Narine cleans houses for living. This is not a permanent work. "People clean their house seasonally. You clean somebody's house, and in five months will be asked to clean it again". She doesn't work at the moment, and doesn't know if somebody would like to have her clean their house in a couple of weeks. The only problem of the family is to find food.

Her elder sons were attending the school for retarded children. None of them is retarded, but their mother sent them to that school only because they weren't asked to pay and the children were being fed there.

"I can't afford to send them to the local school. Every day they collect money for a broom, a curtain. I just can't send them to that school. If all other children brought the money, and mine wouldn't, everybody would laugh at them".

Two years ago she couldn't even afford to send children to night school, saying: "They had no shoes, no clothes and that's why they didn't go."

Then Andranik encountered the MSF worker. Narineh says: "I didn't think it was something serious. I was always told you have four children, go to that place, go to another place, but I believed nobody. This time my mother visited me and made me go to Doctors Without Borders. They helped me very much and my children again began attending school."

MSF workers are going to prepare their home for winter, repairing a broken window and closing gaps to keep the room warm. The family may also be provided with some firewood.

"They had so many problems especially with food that they didn't pay attention to other things such as registering with a medical institution and sending the children to school," says MSF's Harutyunyan, who acts as a guardian to the family. "This woman just needed a little support at least for the children to start going to school."

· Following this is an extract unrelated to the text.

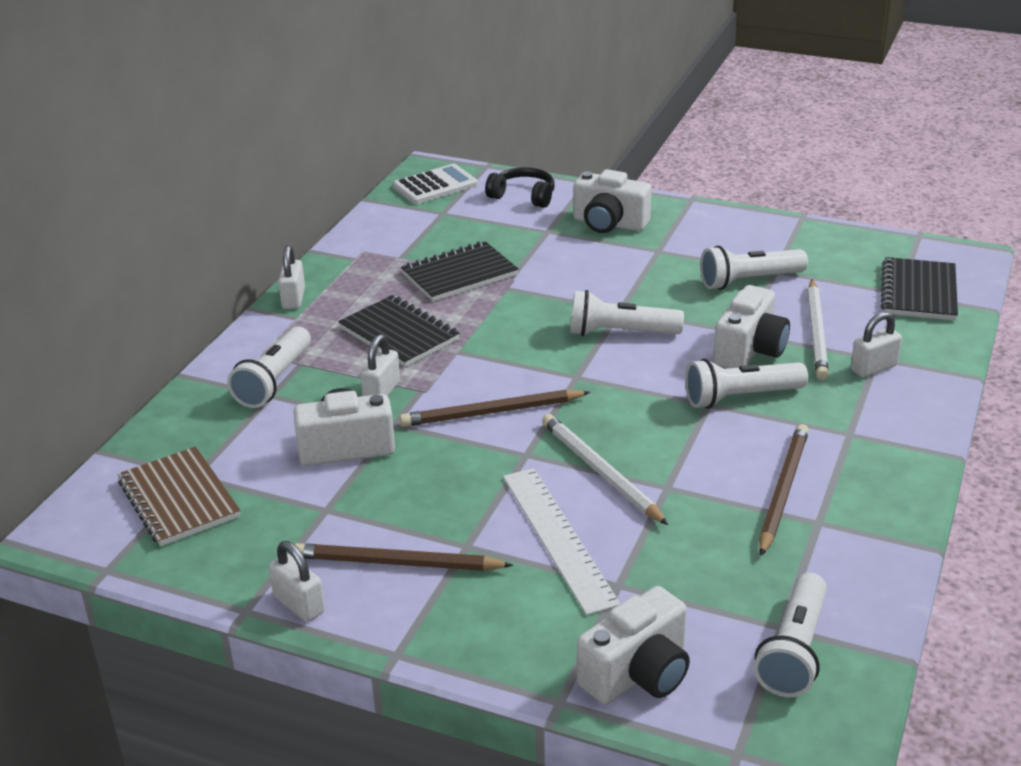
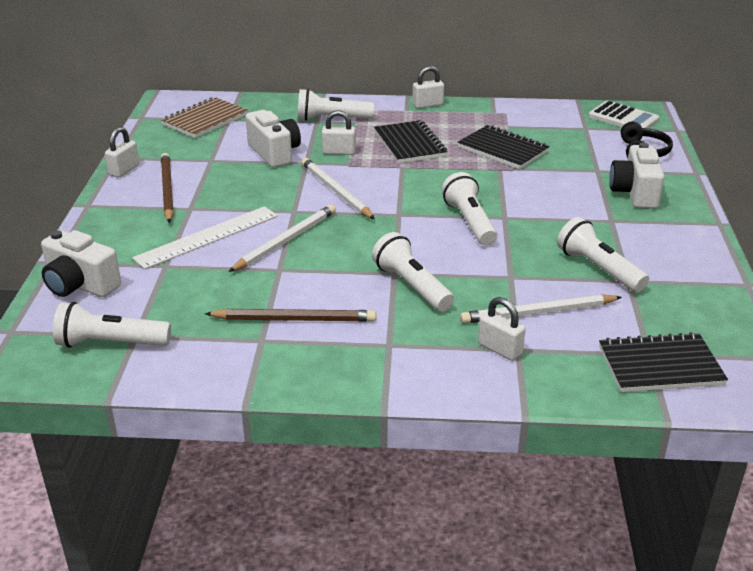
camera: 70 degrees right, 0 degrees up
black notebook [338,295,460,367] -> black notebook turned 45 degrees counterclockwise [374,120,448,163]
brown pencil [400,389,590,427] -> white pencil [301,158,375,219]
white camera [713,285,790,368] -> none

During all this time, Narineh hasn't been provided with any official aid. The authorities refuse to include her in the state's "Paros" program for such families because she is not officially divorced.

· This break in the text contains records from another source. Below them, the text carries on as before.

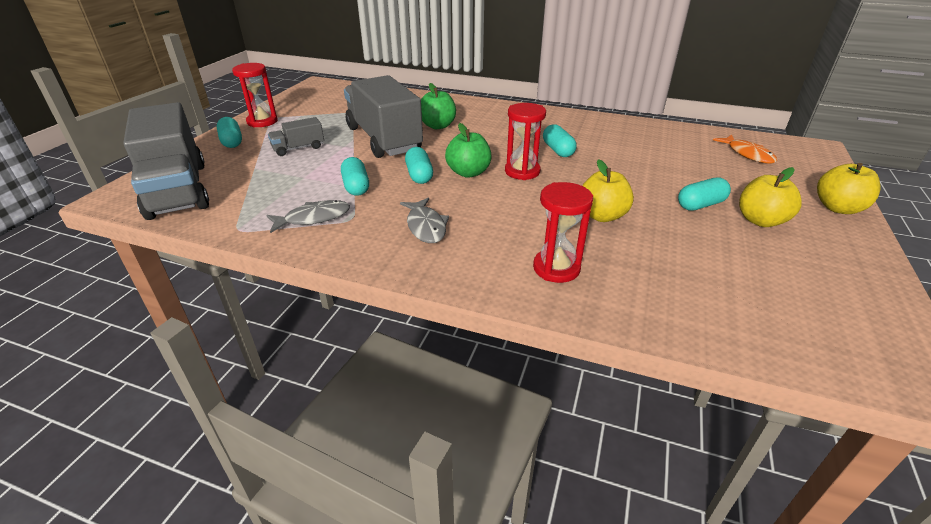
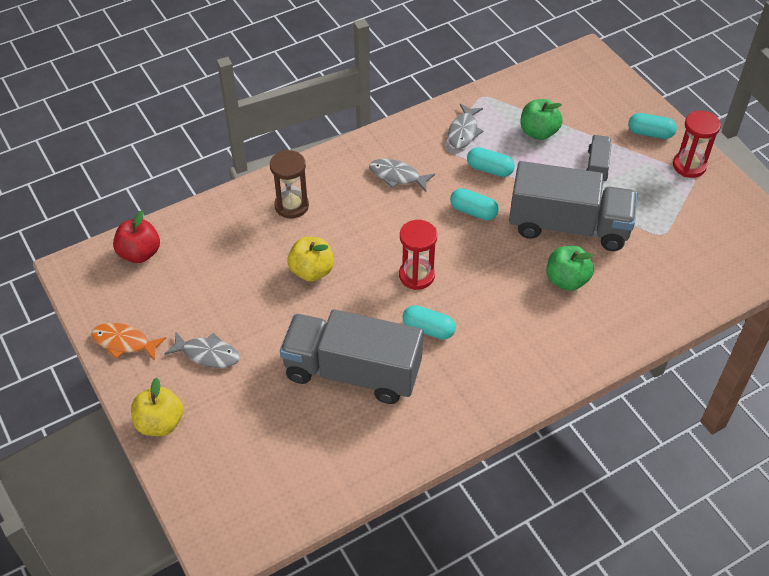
camera: 130 degrees right, 15 degrees up
grey truck [123,102,209,220] -> grey truck moved to [280,310,423,404]
green apple [445,123,492,178] -> green apple moved to [521,99,563,140]
red hourglass [533,182,593,283] -> brown hourglass [270,150,309,219]
turquoise capsule [678,177,731,211] -> none
orange fish [713,135,777,164] -> orange fish moved to [91,323,166,361]
yellow apple [739,167,802,227] -> grey fish [164,332,240,368]
none -> red apple [113,210,160,263]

Although out of prison now, the father has abandoned his family. The last news they got about him was a year ago when Andranik, begging money by the GUM shopping mall suddenly saw him. The father gave him 3,000 drams (about $9) and some food and agreed on meeting Andranik in two days. However Andranik wouldn't find him in the agreed place.

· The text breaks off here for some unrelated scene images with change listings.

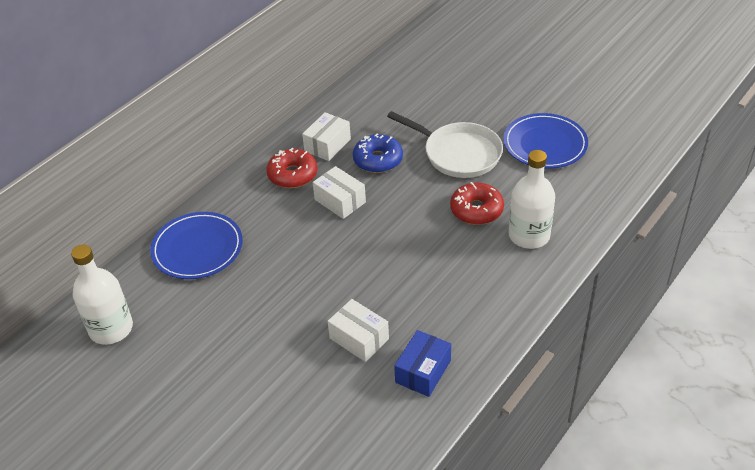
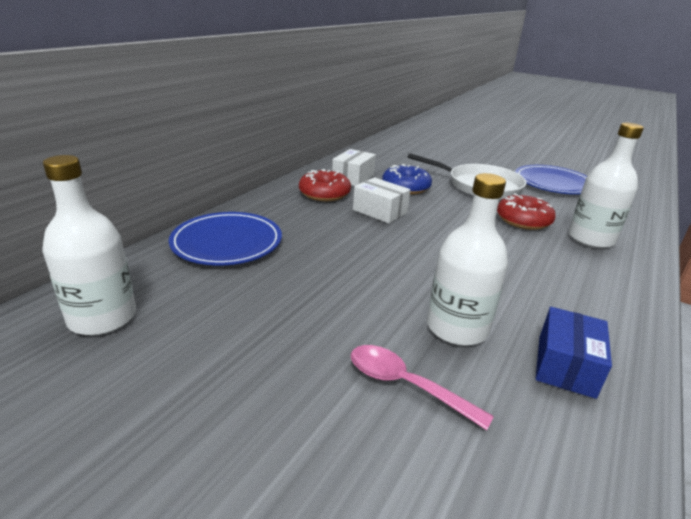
camera: 10 degrees left, 15 degrees down
white box [328,299,389,362] -> white bottle [427,173,508,346]
none -> pink spoon [351,345,494,430]

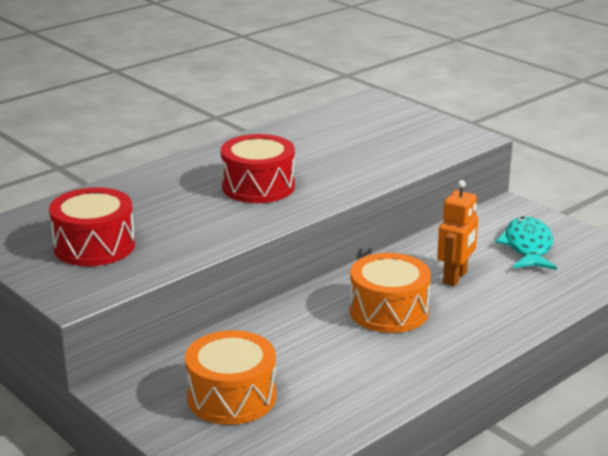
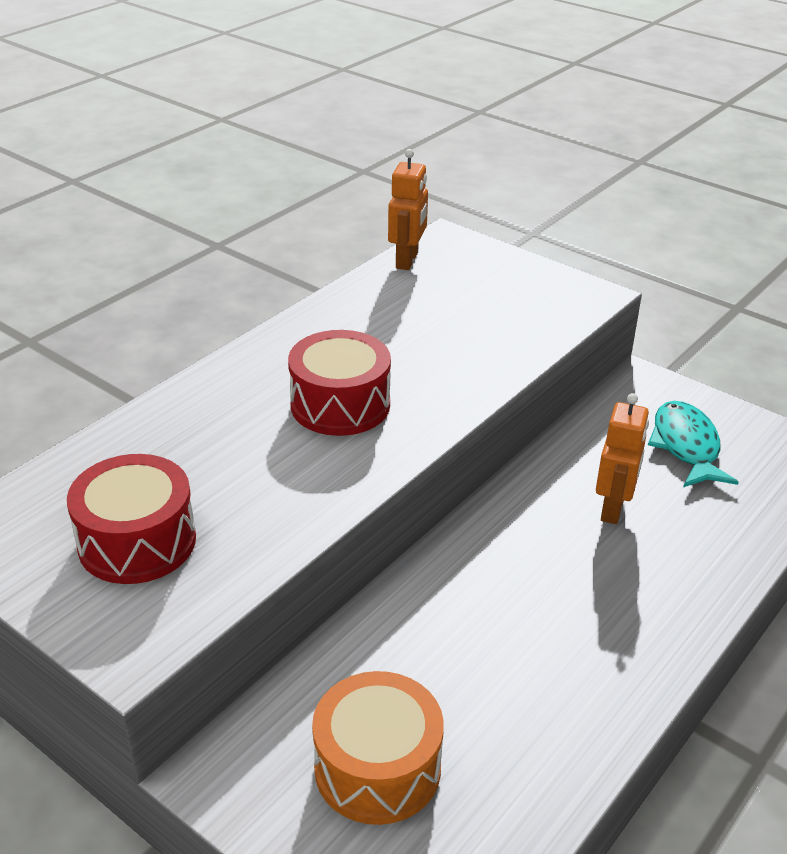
camera: 10 degrees left, 10 degrees up
orange drum [349,253,431,333] -> none
none -> orange robot [388,149,428,270]

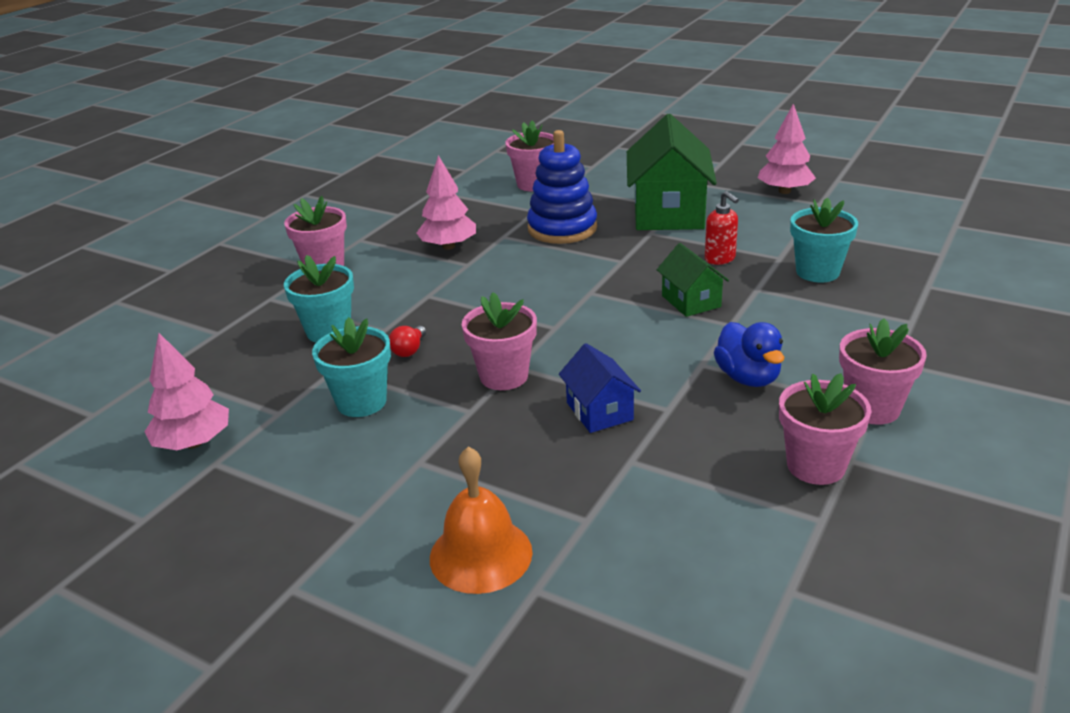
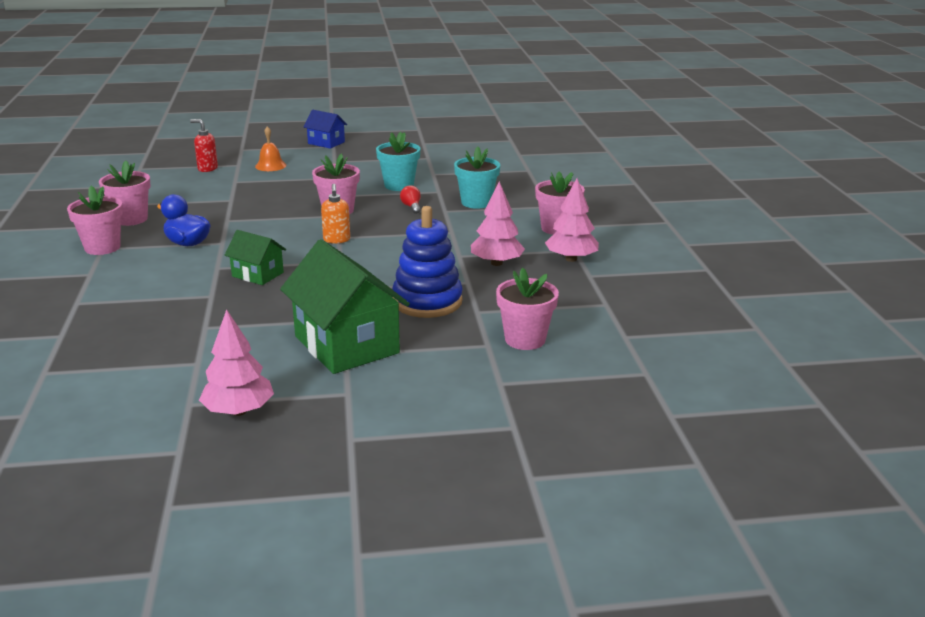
camera: 140 degrees right, 5 degrees down
pink tree [144,333,229,450] -> pink tree moved to [545,178,599,262]
orange bell [430,447,533,594] -> orange bell [255,126,286,171], size x0.66
blue house [559,343,641,433] -> blue house moved to [304,110,347,149]
red soap dispenser [705,191,739,265] -> red soap dispenser moved to [190,119,218,172]
turquoise flower pot [790,198,858,282] -> none
none -> orange soap dispenser [321,184,350,244]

"They say I must give them a divorce certificate. But where can I find my husband? I must look for him for six months then wait for six months till we get divorced. And my children will die from hunger."

Thanks to the Medecins Sans Frontieres organization after two years of interruption, the children started to go to school again.

Only 55 percent of families that are in care of MSF get aid from "Paros" program, which provides 10,000 drams (about $18). MSF calculations suggest a family of five spends 15,000 drams (about $26) just on food.

But in cases such as Narine's family, getting help from Paros is impossible because that program requires official registration with the government. But a portion of those helped by MSF do not have passports, birth certificates or a permanent residence.

Even families that get Paros assistance can't solve the problems of the minimum necessity for their families to keep their children away from the streets, and then from the facilities for "dangerous" children.

"This type of aid is less expensive than keeping children in institutions," says head of MSF mission Samuel Hanryon, "The Government spends 1,500 drams (about $2.50) to keep a child in an institution, or $300 a month for four children. If, instead, the mother gets 50,000 drams (about $88) in aid every month then she will be able to live without problems with the four children."

Since May 2000, MSF workers have met about 300 vagrant and beggar children in Yerevan's streets (the program functions only in Yerevan). Approximately 100 were occasional beggars, who were included in the Prevention program.

Now 90 of them don't beg any more, so are no longer involved in the program. Next summer, MSF plans to discontinue its street-kid program, moving on to other issues. It hopes, however that another organization will pick up where it leaves off.